● Aim of the exercise
Print each of the rows below word for word, with no changes.

● Source material

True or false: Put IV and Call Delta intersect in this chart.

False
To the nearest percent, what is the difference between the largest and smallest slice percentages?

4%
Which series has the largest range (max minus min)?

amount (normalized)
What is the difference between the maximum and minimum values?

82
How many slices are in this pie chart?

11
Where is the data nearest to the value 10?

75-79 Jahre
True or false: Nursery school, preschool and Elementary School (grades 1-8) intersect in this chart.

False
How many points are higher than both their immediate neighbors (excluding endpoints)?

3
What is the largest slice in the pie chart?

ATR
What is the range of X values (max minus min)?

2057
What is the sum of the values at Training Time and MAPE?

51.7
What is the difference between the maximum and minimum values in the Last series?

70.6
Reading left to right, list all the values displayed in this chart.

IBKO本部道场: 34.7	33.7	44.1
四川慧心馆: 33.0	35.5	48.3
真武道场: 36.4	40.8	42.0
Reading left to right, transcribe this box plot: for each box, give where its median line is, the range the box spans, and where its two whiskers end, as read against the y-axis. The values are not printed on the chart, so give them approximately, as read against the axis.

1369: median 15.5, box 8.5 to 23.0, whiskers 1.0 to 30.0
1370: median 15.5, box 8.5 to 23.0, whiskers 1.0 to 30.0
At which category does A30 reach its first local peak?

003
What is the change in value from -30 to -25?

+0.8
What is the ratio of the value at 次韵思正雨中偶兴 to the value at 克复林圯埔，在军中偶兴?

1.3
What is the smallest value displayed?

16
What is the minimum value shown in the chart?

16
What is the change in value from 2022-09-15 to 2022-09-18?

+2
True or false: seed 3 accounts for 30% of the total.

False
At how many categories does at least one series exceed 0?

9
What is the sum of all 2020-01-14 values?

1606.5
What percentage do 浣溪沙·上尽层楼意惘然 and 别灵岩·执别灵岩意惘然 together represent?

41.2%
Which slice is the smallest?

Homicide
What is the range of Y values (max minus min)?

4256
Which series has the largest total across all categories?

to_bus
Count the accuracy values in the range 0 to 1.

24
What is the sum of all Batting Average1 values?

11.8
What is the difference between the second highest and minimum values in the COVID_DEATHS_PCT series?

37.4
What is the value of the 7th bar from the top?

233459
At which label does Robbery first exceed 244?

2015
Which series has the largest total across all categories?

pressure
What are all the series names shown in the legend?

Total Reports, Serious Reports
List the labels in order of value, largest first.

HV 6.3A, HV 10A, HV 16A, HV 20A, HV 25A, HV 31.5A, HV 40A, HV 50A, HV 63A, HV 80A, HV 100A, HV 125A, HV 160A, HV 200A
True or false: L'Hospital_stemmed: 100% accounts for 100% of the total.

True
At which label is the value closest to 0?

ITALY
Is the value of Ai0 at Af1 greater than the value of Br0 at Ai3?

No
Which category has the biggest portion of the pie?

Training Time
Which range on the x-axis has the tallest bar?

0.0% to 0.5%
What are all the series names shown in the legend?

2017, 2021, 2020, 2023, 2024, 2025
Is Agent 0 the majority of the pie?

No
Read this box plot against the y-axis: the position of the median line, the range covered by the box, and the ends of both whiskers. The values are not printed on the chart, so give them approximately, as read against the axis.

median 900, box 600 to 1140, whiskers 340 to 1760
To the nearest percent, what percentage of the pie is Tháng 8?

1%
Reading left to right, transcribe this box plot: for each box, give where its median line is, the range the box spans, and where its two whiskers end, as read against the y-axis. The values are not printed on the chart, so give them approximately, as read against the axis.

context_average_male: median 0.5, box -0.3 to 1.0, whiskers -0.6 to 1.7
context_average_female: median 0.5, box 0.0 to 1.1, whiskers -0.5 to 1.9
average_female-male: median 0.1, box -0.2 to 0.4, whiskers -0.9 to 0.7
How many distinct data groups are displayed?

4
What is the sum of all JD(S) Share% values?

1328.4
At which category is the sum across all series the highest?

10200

● Output
True or false: Put IV and Call Delta intersect in this chart.

False
To the nearest percent, what is the difference between the largest and smallest slice percentages?

4%
Which series has the largest range (max minus min)?

amount (normalized)
What is the difference between the maximum and minimum values?

82
How many slices are in this pie chart?

11
Where is the data nearest to the value 10?

75-79 Jahre
True or false: Nursery school, preschool and Elementary School (grades 1-8) intersect in this chart.

False
How many points are higher than both their immediate neighbors (excluding endpoints)?

3
What is the largest slice in the pie chart?

ATR
What is the range of X values (max minus min)?

2057
What is the sum of the values at Training Time and MAPE?

51.7
What is the difference between the maximum and minimum values in the Last series?

70.6
Reading left to right, list all the values displayed in this chart.

IBKO本部道场: 34.7	33.7	44.1
四川慧心馆: 33.0	35.5	48.3
真武道场: 36.4	40.8	42.0
Reading left to right, transcribe this box plot: for each box, give where its median line is, the range the box spans, and where its two whiskers end, as read against the y-axis. The values are not printed on the chart, so give them approximately, as read against the axis.

1369: median 15.5, box 8.5 to 23.0, whiskers 1.0 to 30.0
1370: median 15.5, box 8.5 to 23.0, whiskers 1.0 to 30.0
At which category does A30 reach its first local peak?

003
What is the change in value from -30 to -25?

+0.8
What is the ratio of the value at 次韵思正雨中偶兴 to the value at 克复林圯埔，在军中偶兴?

1.3
What is the smallest value displayed?

16
What is the minimum value shown in the chart?

16
What is the change in value from 2022-09-15 to 2022-09-18?

+2
True or false: seed 3 accounts for 30% of the total.

False
At how many categories does at least one series exceed 0?

9
What is the sum of all 2020-01-14 values?

1606.5
What percentage do 浣溪沙·上尽层楼意惘然 and 别灵岩·执别灵岩意惘然 together represent?

41.2%
Which slice is the smallest?

Homicide
What is the range of Y values (max minus min)?

4256
Which series has the largest total across all categories?

to_bus
Count the accuracy values in the range 0 to 1.

24
What is the sum of all Batting Average1 values?

11.8
What is the difference between the second highest and minimum values in the COVID_DEATHS_PCT series?

37.4
What is the value of the 7th bar from the top?

233459
At which label does Robbery first exceed 244?

2015
Which series has the largest total across all categories?

pressure
What are all the series names shown in the legend?

Total Reports, Serious Reports
List the labels in order of value, largest first.

HV 6.3A, HV 10A, HV 16A, HV 20A, HV 25A, HV 31.5A, HV 40A, HV 50A, HV 63A, HV 80A, HV 100A, HV 125A, HV 160A, HV 200A
True or false: L'Hospital_stemmed: 100% accounts for 100% of the total.

True
At which label is the value closest to 0?

ITALY
Is the value of Ai0 at Af1 greater than the value of Br0 at Ai3?

No
Which category has the biggest portion of the pie?

Training Time
Which range on the x-axis has the tallest bar?

0.0% to 0.5%
What are all the series names shown in the legend?

2017, 2021, 2020, 2023, 2024, 2025
Is Agent 0 the majority of the pie?

No
Read this box plot against the y-axis: the position of the median line, the range covered by the box, and the ends of both whiskers. The values are not printed on the chart, so give them approximately, as read against the axis.

median 900, box 600 to 1140, whiskers 340 to 1760
To the nearest percent, what percentage of the pie is Tháng 8?

1%
Reading left to right, transcribe this box plot: for each box, give where its median line is, the range the box spans, and where its two whiskers end, as read against the y-axis. The values are not printed on the chart, so give them approximately, as read against the axis.

context_average_male: median 0.5, box -0.3 to 1.0, whiskers -0.6 to 1.7
context_average_female: median 0.5, box 0.0 to 1.1, whiskers -0.5 to 1.9
average_female-male: median 0.1, box -0.2 to 0.4, whiskers -0.9 to 0.7
How many distinct data groups are displayed?

4
What is the sum of all JD(S) Share% values?

1328.4
At which category is the sum across all series the highest?

10200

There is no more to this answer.